Ya para terminar me gustaría cambiar de tercio y que explicaras exactamente en qué consiste La Secta, porque no queda claro si es una cooperativa artística, un 'grupo de afinidad', una pandilla callejera…Además hace poco has estrenado el videoclip de 'Busero Español' que ha dirigido Wences Lamas y que podría considerarse un producto de La Secta propiamente.
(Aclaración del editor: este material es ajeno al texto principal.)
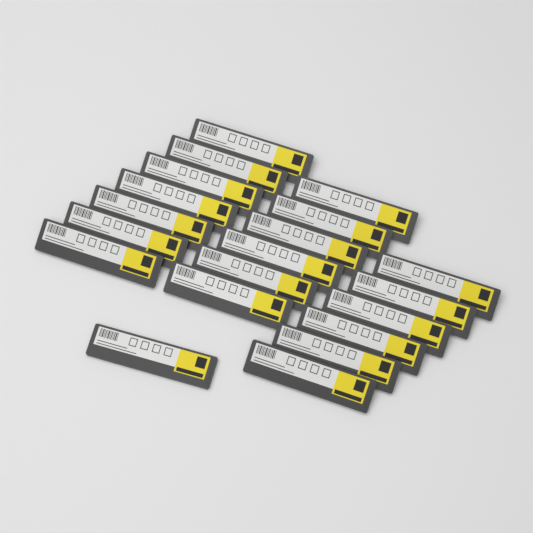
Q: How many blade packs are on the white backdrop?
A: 20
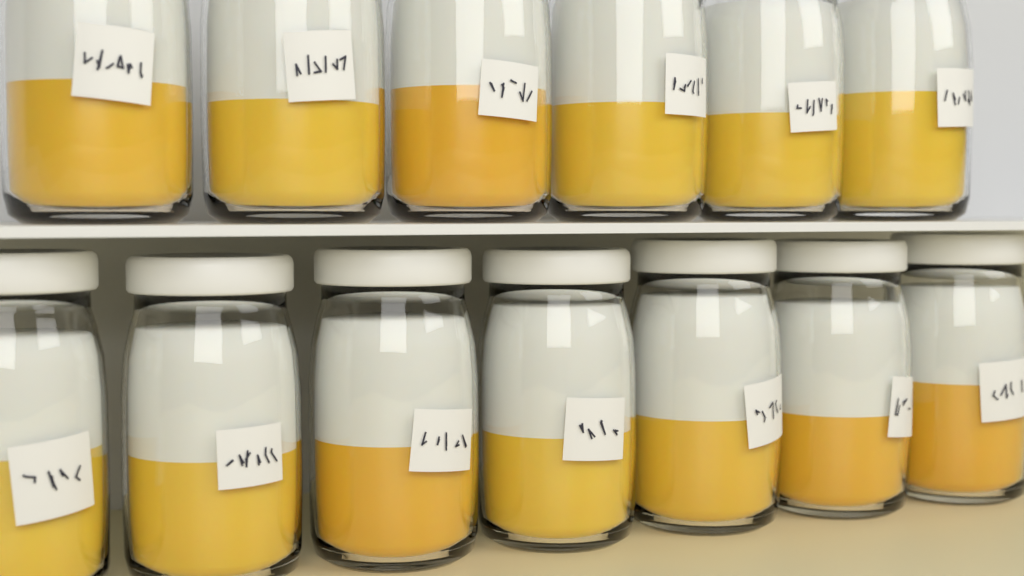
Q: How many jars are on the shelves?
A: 13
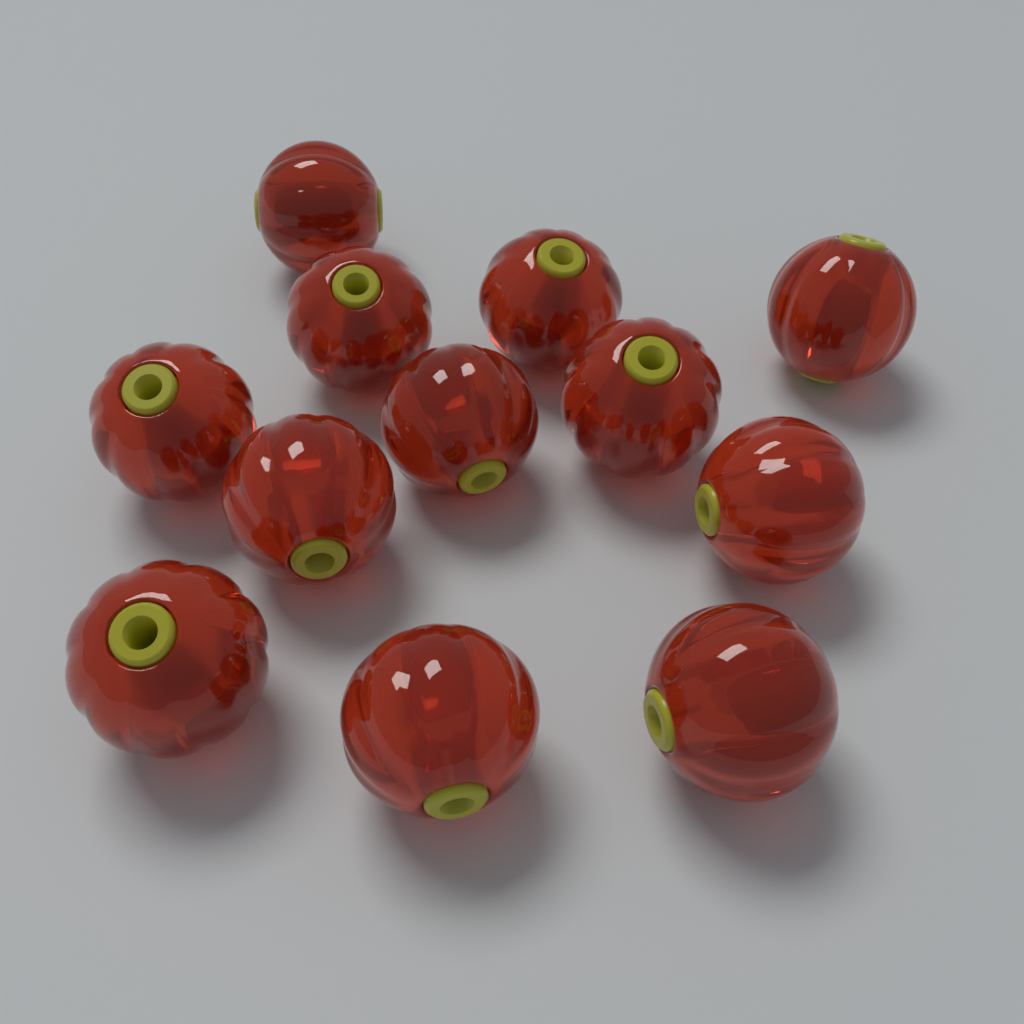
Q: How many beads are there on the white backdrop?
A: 12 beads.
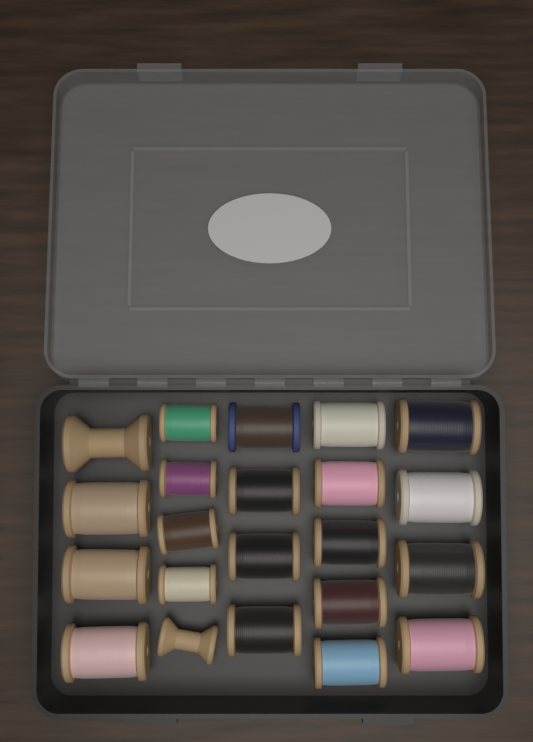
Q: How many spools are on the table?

En realidad llevamos años fraguando todo esto de La Secta y ya hemos tenido cisma con el tema, porque Wences lo quería llevar por un tema mucho más espiritual y para mí lo espiritual está integrado dentro de lo político, lo artístico y lo laboral. Pero bueno, nos gustaría que fuera algo… ¿Cómo explicarlo? Somos personas que llevamos años trabajando y que compartimos unos vínculos éticos, artísticos y políticos muy sólidos, y que además son indestructibles porque hemos pasado por un montón de alegrías y penas juntos. A partir de ahí la idea es generar una conciencia colectiva. Lo hemos bautizado como La Secta y empezaremos como sello. Yo voy a editar todo bajo La Secta, y también otros grupos como Raisa o Xisco Rojo, o un grupo inglés que se llama Mute Swimmer. Queremos colaborar también en teatro, o cine, e intentar formar un pequeño 'lobby ético'. Yo creo que eso es lo que más se puede aproximar a una definición de La Secta. Tenemos nuestros debates y yo por ejemplo quiero llevarlo más por la vía política, porque creo que es inevitable y está íntimamente ligada a lo espiritual y por tanto a lo artístico, porque los que trabajamos en esto trabajamos con el espíritu. Y todas estas medidas que estamos tomando en el caso de La Sexta, las decisiones que tomamos para autoeditarnos, las decisiones estéticas sobre por dónde llevar las canciones, con quién colaboramos…todo está articulado por las conversaciones y por las ideas que trabajamos dentro de La Secta.